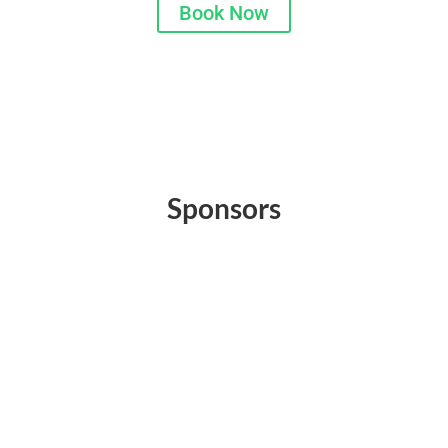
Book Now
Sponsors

...

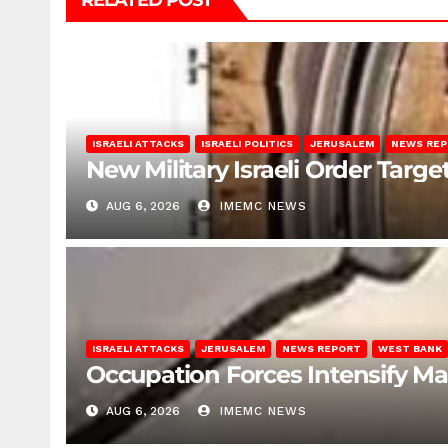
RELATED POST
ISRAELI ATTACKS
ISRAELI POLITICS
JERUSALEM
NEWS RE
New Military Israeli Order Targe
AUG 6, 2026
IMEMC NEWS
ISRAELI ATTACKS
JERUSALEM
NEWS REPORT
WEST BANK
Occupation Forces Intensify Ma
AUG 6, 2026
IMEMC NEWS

- **DESCRIPTION OF THE TASK**
Pick out and copy each line above that contains the string "NEWS". Case counts.

- **THE ANSWER**
NEWS RE
IMEMC NEWS
NEWS REPORT
IMEMC NEWS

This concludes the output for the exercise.